- [Tekst źródłowy]
Biorąc pod uwagę skład mineralny wody kranowej, możemy ją umieścić pośrodku pomiędzy wodą mineralną średniozmineralizowaną a wodą źródlaną. Woda źródlana jest bardzo uboga w składniki mineralne i zawiera ich zdecydowanie mniej niż kranówka, w której suma substancji mineralnych wynosi około 365 mg/l. Najwięcej w wodzie jest wapnia – 88 mg/l, magnezu – 10 mg/l i potasu – 3,8 mg/l.

Z BUTELKI CZY Z KRANU?

Woda w butelce to najlepiej sprzedający się napój na świecie. Chociaż co jakiś czas podnoszą się głosy o, nomen omen, nabijaniu klientów w butelkę, nie wpływa to jednak na spadek sprzedaży. A woda taka jest nawet 500 do 1000 razy droższa od kranowej! I wcale nie jest zdrowsza, szczególnie ta źródlana – wszystko opiera się po prostu na bardzo dobrym marketingu. Pierwszą wodę w butelce sprzedano już w 1760 r. w Bostonie.

Na każdej butelce powinien być dokładnie opisany skład wody i pochodzenie, jednak nie zawsze tak jest. Dodatkowo badania z 2009 r. wykonane przez Marketing Corporation wykazały, że aż 47,8 proc. wody butelkowanej pochodzi z miejskich wodociągów!

A co z plastikiem? Woda butelkowana oznacza przecież dodatkowe plastikowe opakowania, które będą się rozkładać około 100 lat. Do produkcji butelek na wodę zużywa się 17 mln baryłek ropy rocznie. A aby wyprodukować butelkę wody, samej wody potrzeba trzy razy więcej niż pojemność butelki! Wszystko to powinno dać nam wystarczająco dużo argumentów, abyśmy zrezygnowali z kupowania wody butelkowanej.

Do wody kranowej mamy szczególnie zastrzeżenia ze względu na smak i barwę. Dziwny kolor to podwyższenie zawartości żelaza, szczególnie występujące podczas napraw lub w okresie o mniejszym zużyciu wody. Co do smaku, to wpływają na niego także stare instalacje w budynku, ale na to wodociągi nie mają wpływu.

- [Podane informacje]
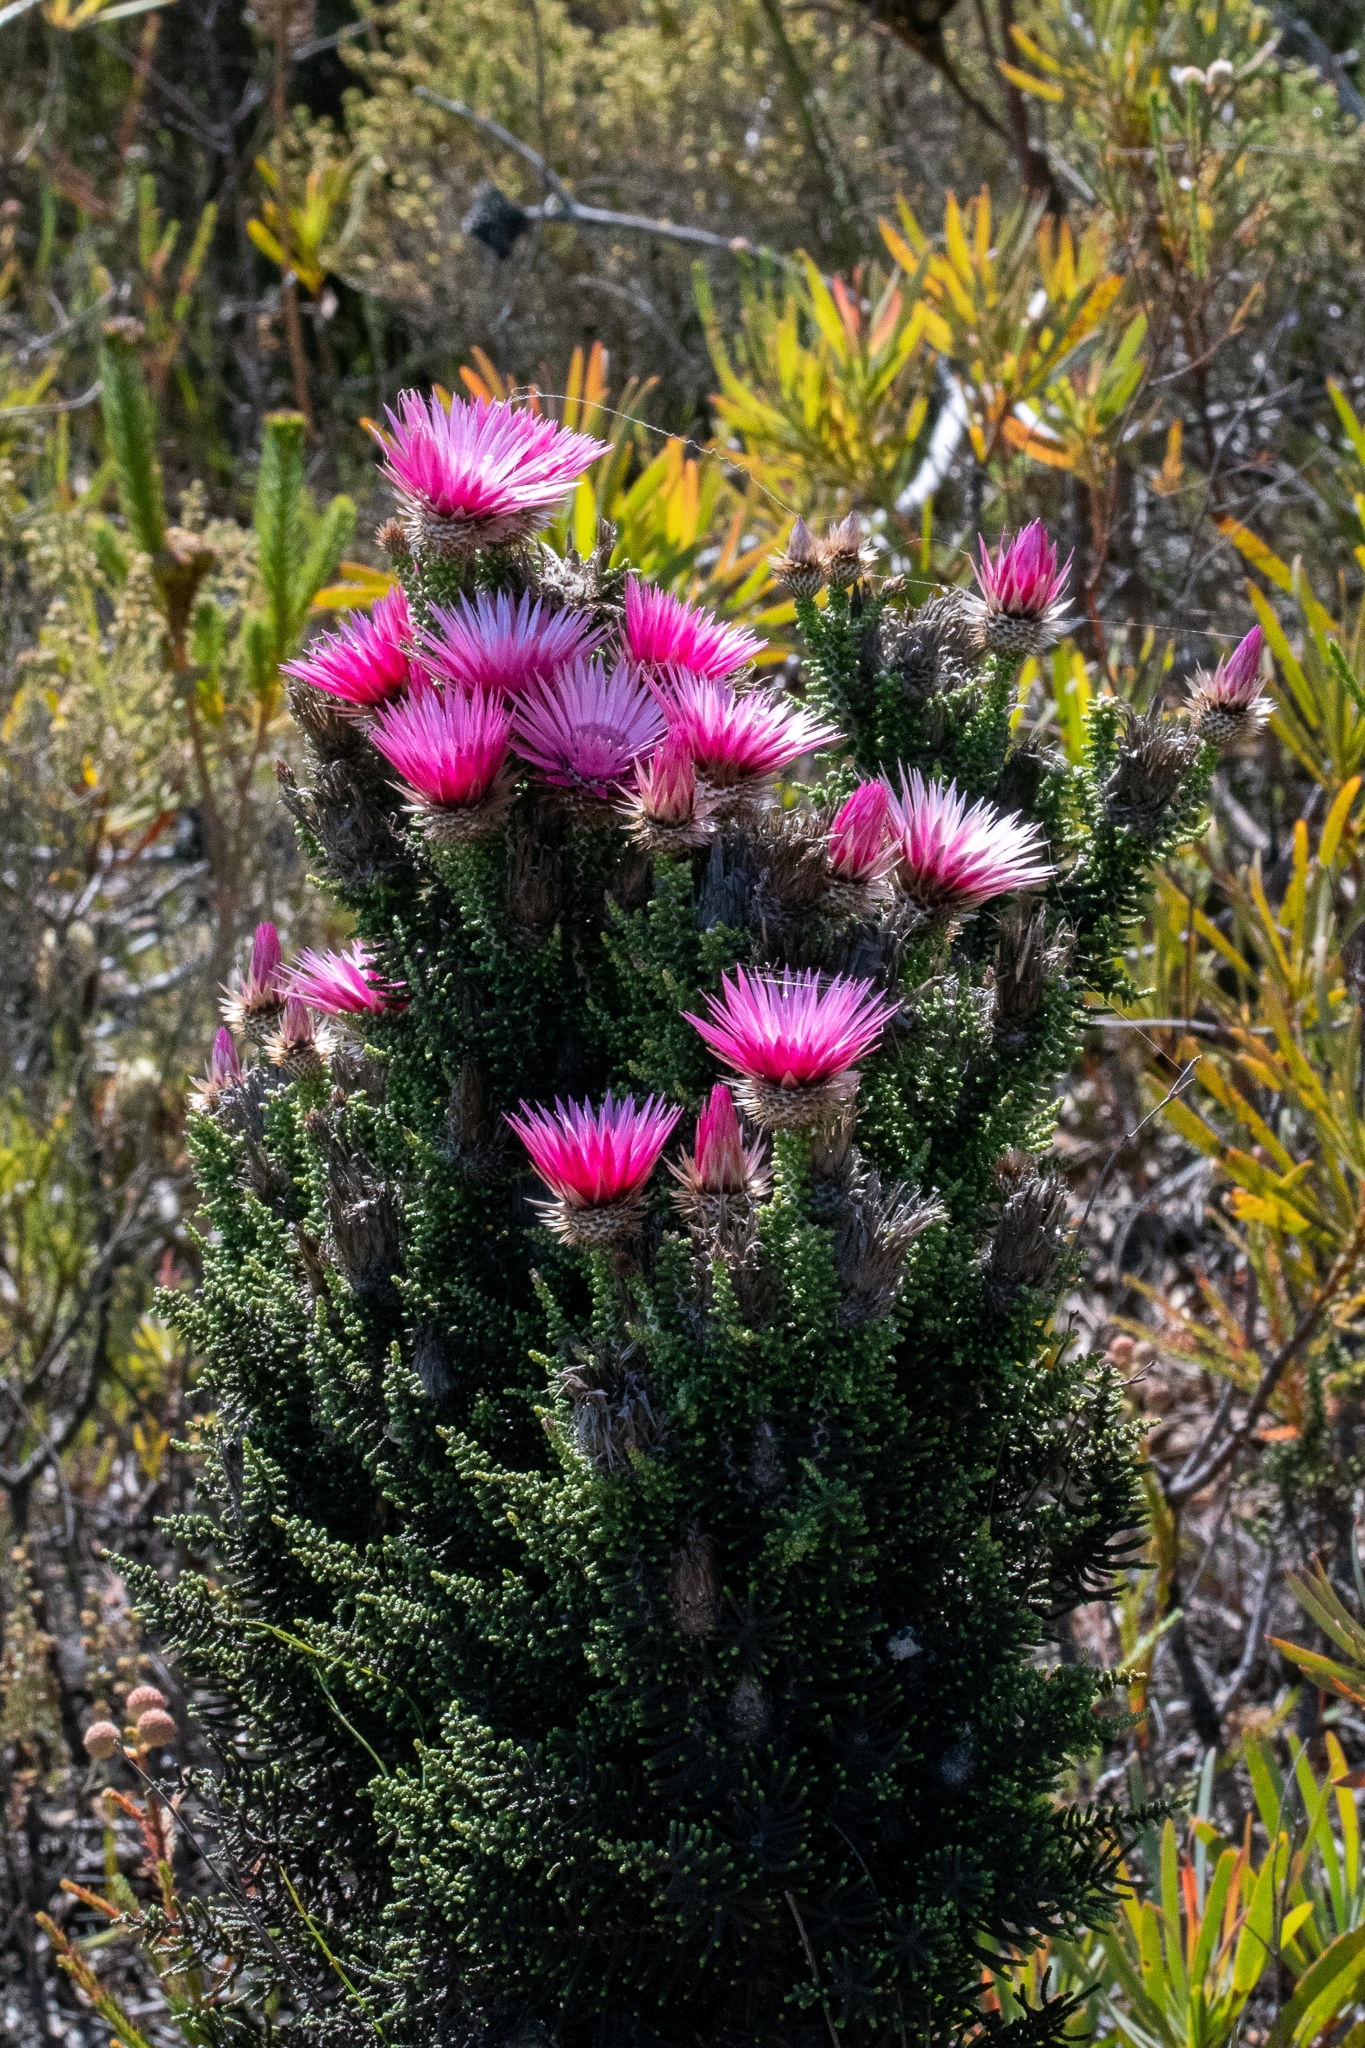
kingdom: Plantae
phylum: Tracheophyta
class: Magnoliopsida
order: Asterales
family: Asteraceae
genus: Phaenocoma
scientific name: Phaenocoma prolifera
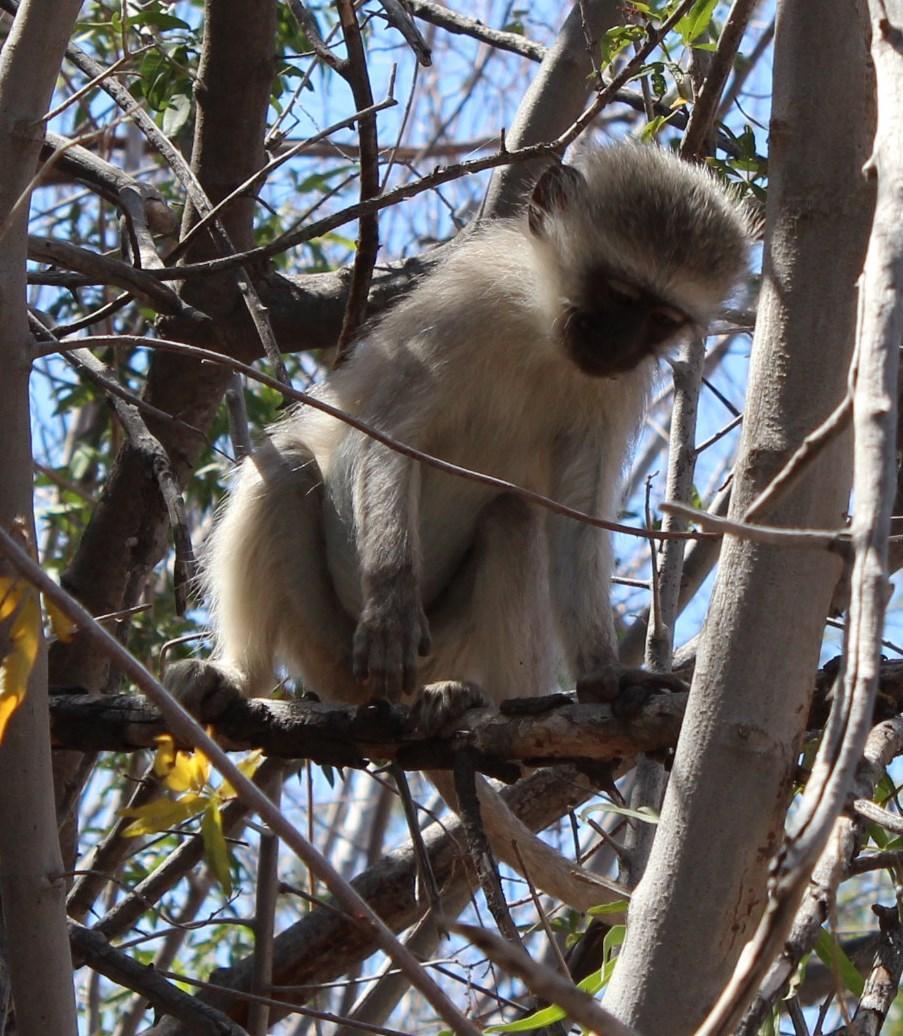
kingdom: Animalia
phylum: Chordata
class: Mammalia
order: Primates
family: Cercopithecidae
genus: Chlorocebus
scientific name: Chlorocebus pygerythrus
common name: Vervet monkey
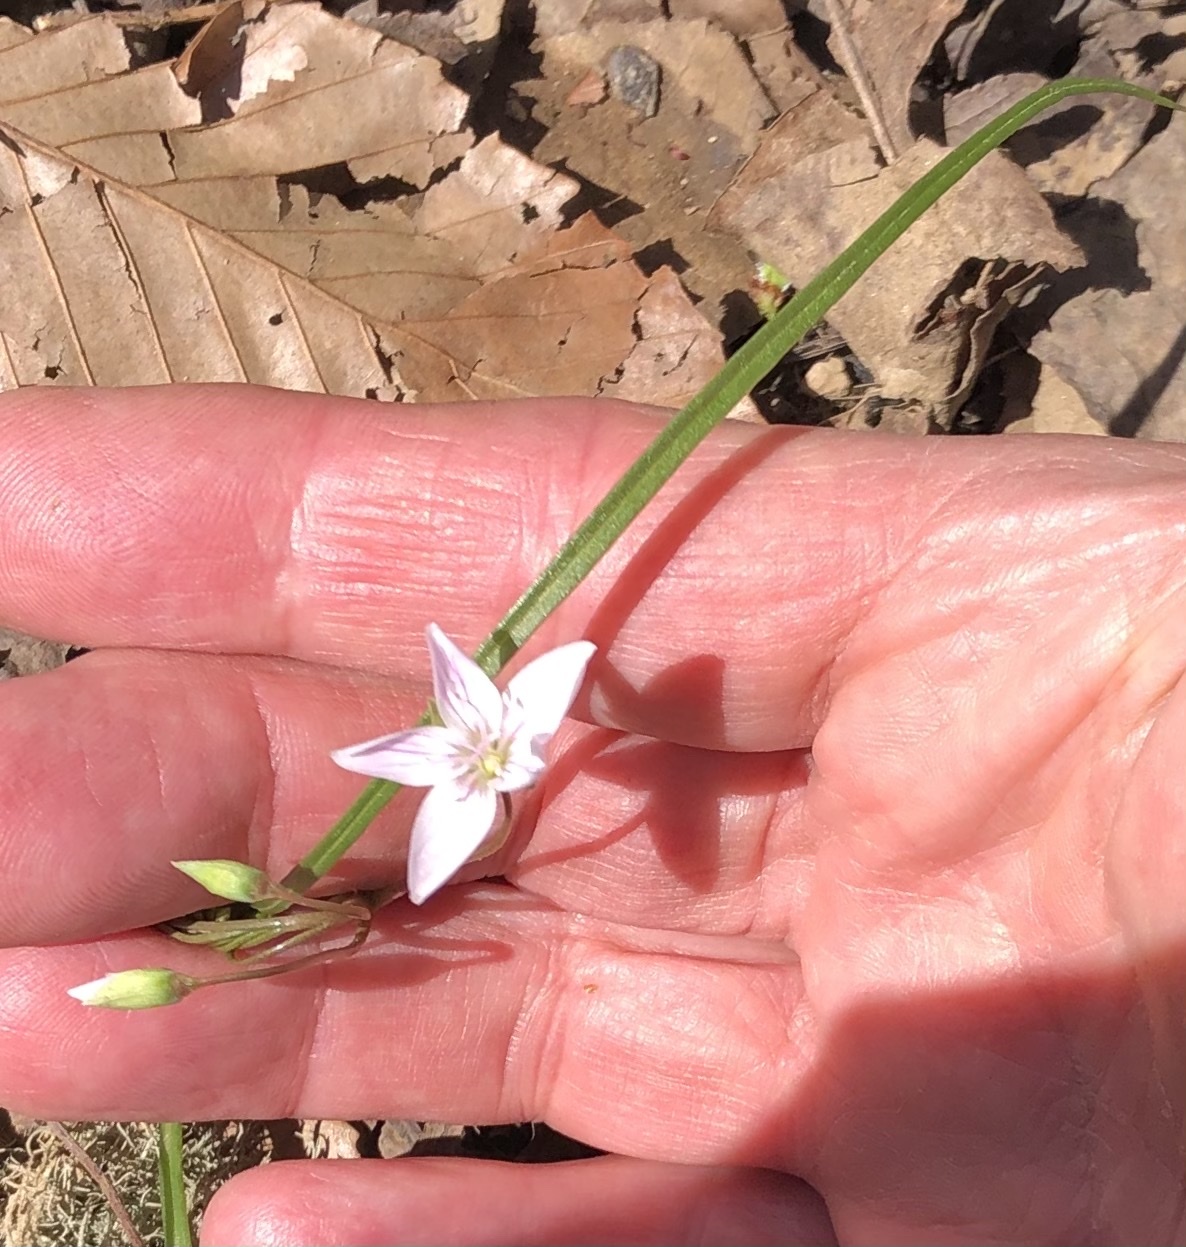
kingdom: Plantae
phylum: Tracheophyta
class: Magnoliopsida
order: Caryophyllales
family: Montiaceae
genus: Claytonia
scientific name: Claytonia virginica
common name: Virginia springbeauty
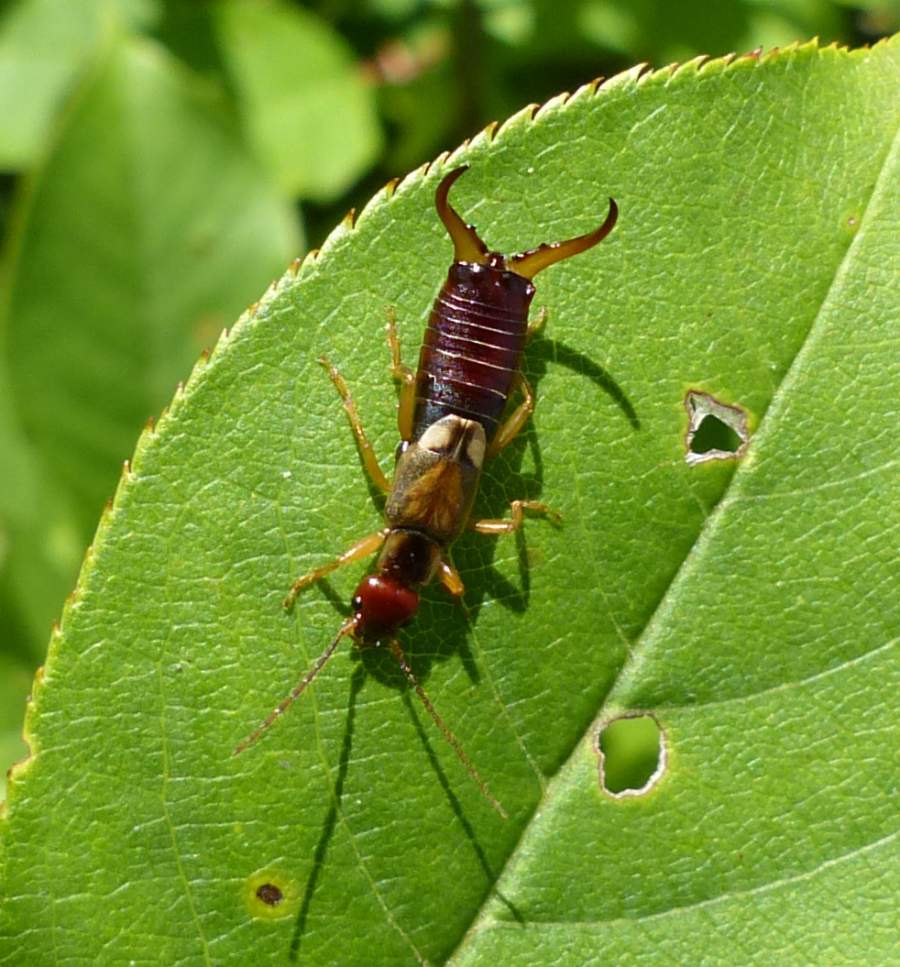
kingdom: Animalia
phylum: Arthropoda
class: Insecta
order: Dermaptera
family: Forficulidae
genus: Forficula
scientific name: Forficula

- [Twoje zadanie] Przepisz dokładnie fragment tekstu o wodzie kranowej. Zacznij od miejsca ze słowami „A co z plastikiem?”, a zakończ po słowach „kupowania wody butelkowanej.”. Materiał nie ma żadnego związku z tekstem o wodzie kranowej.

- [Odpowiedź]
A co z plastikiem? Woda butelkowana oznacza przecież dodatkowe plastikowe opakowania, które będą się rozkładać około 100 lat. Do produkcji butelek na wodę zużywa się 17 mln baryłek ropy rocznie. A aby wyprodukować butelkę wody, samej wody potrzeba trzy razy więcej niż pojemność butelki! Wszystko to powinno dać nam wystarczająco dużo argumentów, abyśmy zrezygnowali z kupowania wody butelkowanej.